Everywhere you turn, you see ads for deferred annuities: by banks, savings and loan associations, brokerage houses and, of course, insurance companies. The ads-—and the sales people—usually tout the tax advantages as the reason you should buy.
If you are thinking of investing in a deferred annuity, whether for yourself or some member of your family, what you are about to read will not only inform you but also make you richer. It all started with a phone call from Joe, a 30-year-old reader of this column. Joe, a successful successor to his dad’s business, wanted to fax two proposals from his broker for variable annuity plans. One proposal was for Joe, and the other was for his six-year-old son, Ben.
Along with the proposals came an article, which was written by the broker, explaining variable annuities and their advantages. The long article can be summarized by giving you the five reasons for choosing variable annuities for retirement savings:
- The main reason. Earnings accumulate tax deferred until you take them. The earnings are taxable when received. One warning—a 10 percent penalty may occur if earnings are withdrawn before age 59 1/2.
- Professional management. Your account may be switched among a large choice of investments, all professionally managed by a staff of experts.
- Liquidity. A certain percentage may be withdrawn each year (but can be subject to surrender charges or that 10 percent early withdrawal penalty).
- Flexibility. Unlike an IRA, there is no maximum $2,000 annual contribution limit, nor is earned income a requirement.
- Death Protection. There is a guaranteed death benefit to the beneficiary if the annuity owner dies.

DATA BLOCK:
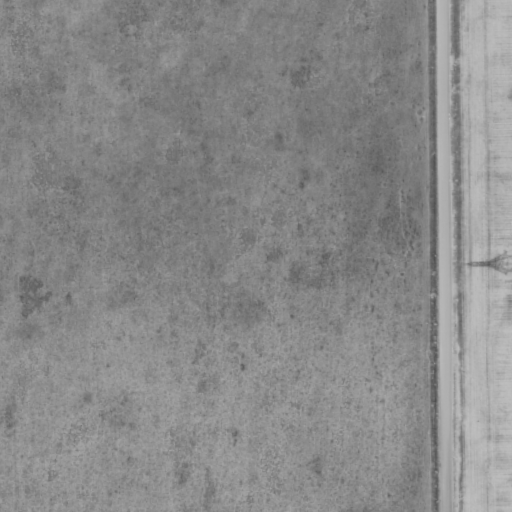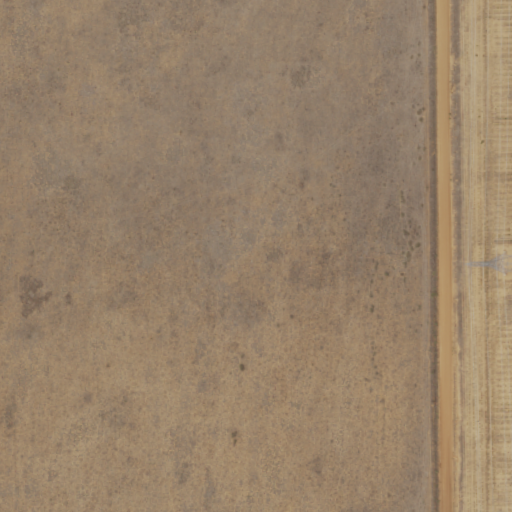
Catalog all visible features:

WHAT YOU WILL DO:
[1] In the passage on deferred annuities, do these statements agree with the text? Answer yes or no for each, quoting the words that decide it. (a) Joe was 30 years old. (b) Variable annuities are subject to a $2,000 annual contribution limit. (c) A 10 percent penalty may apply to earnings withdrawn before age 59 1/2.
[2] Could you reproduce the passage on deferred annuities word for word, starting with "If you are thinking" and going on through "six-year-old son, Ben."?

IN RESPONSE:
[1]
(a) Yes: "Joe, a 30-year-old reader of this column"
(b) No: "Unlike an IRA, there is no maximum $2,000 annual contribution limit"
(c) Yes: "a 10 percent penalty may occur if earnings are withdrawn before age 59 1/2"

[2]
If you are thinking of investing in a deferred annuity, whether for yourself or some member of your family, what you are about to read will not only inform you but also make you richer. It all started with a phone call from Joe, a 30-year-old reader of this column. Joe, a successful successor to his dad’s business, wanted to fax two proposals from his broker for variable annuity plans. One proposal was for Joe, and the other was for his six-year-old son, Ben.